欧米を「日本化」させた日本の底力―日本化を嘆く欧米の記事を読んで!

北村 隆司

英国「エコノミスト」誌が、「日本化」が欧米の指導者たちの危機処理の優柔不断さを生んだと比喩すると、ファイナンシャル・タイムズやウォーストリートジャーナルなども、危機処理の遅さを「日本化」として話題に乗せた。


20年前の日本の金融危機への処理の遅れと、その後の政治的な混乱が日本の停滞と日本の影響力の減退に繋がった事は事実としても、サッチャー革命の直前1992年の英国が、現在の日本を上回るGDPの200%もの国債を抱えていながらトリプルAの格付けを維持していた事や、白川日銀総裁が反論したように、2008年の信用危機では、アメリカをはじめ欧州各国が、それまで馬鹿にして来た日本の金融危機対策をそっくり真似た事には触れて居ない。

これ等の記事に対する日本のマスコミの反応は、馬鹿にされたと憤慨するか、欧米の論調の尻馬に乗って日本の政治家を揶揄するものが多かった。私に言わせれば、悲観的に捕らえるのはどうかと思う。

外圧を受けるたびに、欧米の陰謀だと騒ぐ日本のマスコミが、欧米の日本化を「ざまー見ろ、これまでお前達の陰謀で世界基準を押し付けられてきた日本だが、競争相手のお前たちを弱体化させるために仕組んだ日本の陰謀にやっと気が着いたのか!!日本の底力を忘れるな」と書いた方が、エコノミストには珍しい質の悪い記事をからかう為にも良かったのでは?と思う。

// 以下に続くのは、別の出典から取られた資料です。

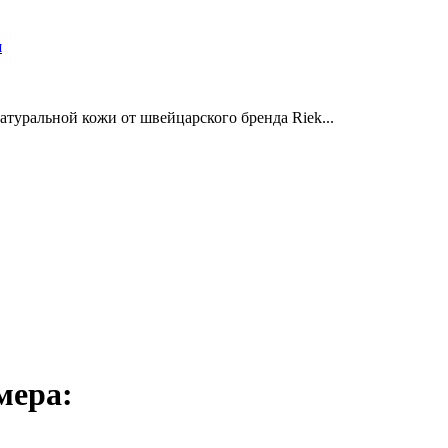
и
туральной кожи от швейцарского бренда Riek...
мера: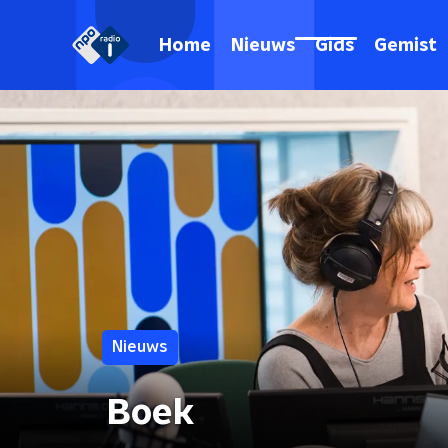
Home
Nieuws
Gids
Gemist
Nieuws
Boek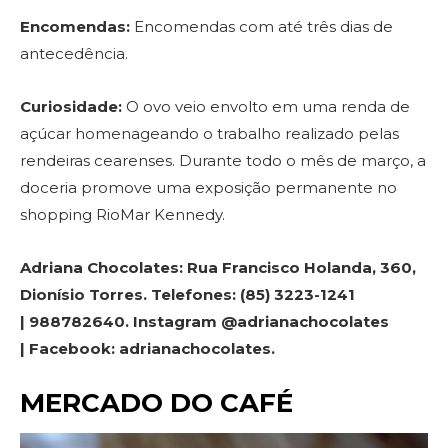
Encomendas:
Encomendas com até três dias de
antecedência.
Curiosidade:
O ovo veio envolto em uma renda de
açúcar homenageando o trabalho realizado pelas
rendeiras cearenses.
Durante todo o mês de março, a
doceria promove uma exposição permanente no
shopping RioMar Kennedy.
Adriana Chocolates: Rua Francisco Holanda, 360,
Dionísio Torres. Telefones: (85) 3223-1241
| 988782640. Instagram @adrianachocolates
| Facebook: adrianachocolates.
MERCADO DO CAFÉ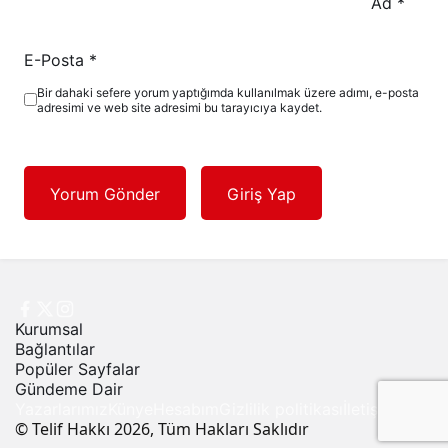
Ad
*
E-Posta
*
Bir dahaki sefere yorum yaptığımda kullanılmak üzere adımı, e-posta
adresimi ve web site adresimi bu tarayıcıya kaydet.
Yorum Gönder
Giriş Yap
Kurumsal
Bağlantılar
Popüler Sayfalar
Gündeme Dair
Yazarlarımız
Künye
Hesabım
Gizlilik politikası
İletişim
© Telif Hakkı 2026, Tüm Hakları Saklıdır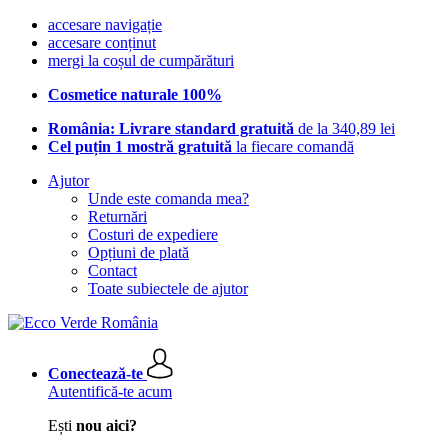
accesare navigație
accesare conținut
mergi la coșul de cumpărături
Cosmetice naturale 100%
România: Livrare standard gratuită
de la 340,89 lei
Cel puțin 1 mostră gratuită
la fiecare comandă
Ajutor
Unde este comanda mea?
Returnări
Costuri de expediere
Opțiuni de plată
Contact
Toate subiectele de ajutor
Conectează-te
Autentifică-te acum
Ești
nou aici?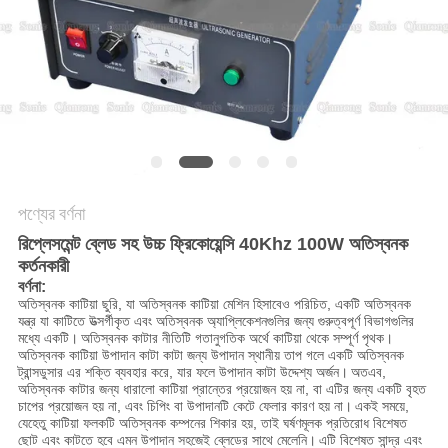
অনুরোধ
করুন
সাইট
ম্যাপ
গোপনীয়তা
পণ্যের বর্ণনা
নীতি
রিপ্লেসমেন্ট ব্লেড সহ উচ্চ ফ্রিকোয়েন্সি 40Khz 100W অতিস্বনক
কর্তনকারী
বর্ণনা:
অতিস্বনক কাটিয়া ছুরি, যা অতিস্বনক কাটিয়া মেশিন হিসাবেও পরিচিত, একটি অতিস্বনক
যন্ত্র যা কাটিতে উত্সর্গীকৃত এবং অতিস্বনক অ্যাপ্লিকেশনগুলির জন্য গুরুত্বপূর্ণ বিভাগগুলির
মধ্যে একটি।
অতিস্বনক কাটার নীতিটি গতানুগতিক অর্থে কাটিয়া থেকে সম্পূর্ণ পৃথক।
অতিস্বনক কাটিয়া উপাদান কাটা কাটা জন্য উপাদান স্থানীয় তাপ গলে একটি অতিস্বনক
ট্রান্সডুসার এর শক্তি ব্যবহার করে, যার ফলে উপাদান কাটা উদ্দেশ্য অর্জন।
অতএব,
অতিস্বনক কাটার জন্য ধারালো কাটিয়া প্রান্তের প্রয়োজন হয় না, বা এটির জন্য একটি বৃহত
চাপের প্রয়োজন হয় না, এবং চিপিং বা উপাদানটি কেটে ফেলার কারণ হয় না।
একই সময়ে,
যেহেতু কাটিয়া ফলকটি অতিস্বনক কম্পনের শিকার হয়, তাই ঘর্ষণমূলক প্রতিরোধ বিশেষত
ছোট এবং কাটতে হবে এমন উপাদান সহজেই ব্লেডের সাথে মেলেনি।
এটি বিশেষত সান্দ্র এবং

一昔前までは危機処理もそこそこ出来た欧米の政治指導者が、現在では問題解決どころか問題の一部になってしまったと言うエコノミストの記事の嘆きも、政治家か官僚を悪者にして片つける日本のマスコミの手法と同じで、欧米のマスコミも日本化したのであろう。

私が睨む「日本化の犯人は」、6月9日に投稿した「やばいぞアメリカ(3)-『日本化』がアメリカを駄目にする」で書いた通りであるが、ここで私の記事の内容を簡単に繰り返しておきたい。
米国を、理念に根付く全体最適優先の横型社会から、個別利益中心の縦型社会に変えてしまったのが、強力なロビースト組織の米国に於ける跋扈である。

強力ロビーストの大罪は、人全体として守り行うべき善悪・正邪の普遍的な道徳律を無視して、個別の利益や既得権を守る為に「不道徳」な行為でもそれを「合法化」する世界を作り上げた事にある。全体を見回し、長期的な「全体適正」を測る横型社会と違い、細かな利己的利益を追求する点では、アメリカのロビーストも日本の官僚機構も同じである。

これが、小異を捨ててて大同に付く「ステーツマン(指導者)」を殺し、既得権を守る政治家の跋扈を生んだのであり、個々の政治家の資質ではなく、システミックな問題である。甘い汁を吸った組織を根絶する事が困難な事は、日本の官僚制を見ても明らかで、ロビーストの払拭は難しい。

世界を悪くした元凶は、残念ながら日本化ではなく、以下にあげる米国の3悪法である。

(1)改正通信法1996法  (1934年以来禁止されて来た、特定資本が多数のメディアを傘下にして影響を及ぼす事を認めた法律で、その後メデイアの統合集中が急速に強まり、数社で全てのメデイアを独占する現在の方向を決定的にした法律)

(2)グラム・リーチ・ブライリー法(GLB法)(1932年の世界恐慌の教訓として成立した、商業銀行による株式や社債の引き受け禁止、投資銀行による預金受け入れ禁止、商業銀行と投資銀行との提携禁止などを規定したグラス・ステイーガル法を廃し、これ等の企業を金融サービスグループとしての統合を許した法律で、巨大化によると金融危機を招いたとされた法律)

(3)政治資金規正法違憲判決 (2010年1月に下されたこの判決は、日本では余り報道されませんでしたが、企業や労働組合を含む組織団体の政治(選挙)広告資金の支出制限は、言論の自由を保障した憲法に違反するとして、政治献金の自由を最大保障し、金権政治を公認した重大な判決)

小さな政府、規制緩和、FTAを支持する私だが、過度の自由化による集中が競争の制限を招き、全体適正の判断より自分の利害を優先する、現在の世界的価値制度を生んだ事は確かだ。

この傾向は、一種の社会的な生活習慣病であり、此処で言う「日本化(縦型社会)」からの脱皮は、既成のエリートに期待する事は無理で、国民の監視と訓練されたソーシャルネットワークに期待するしかない。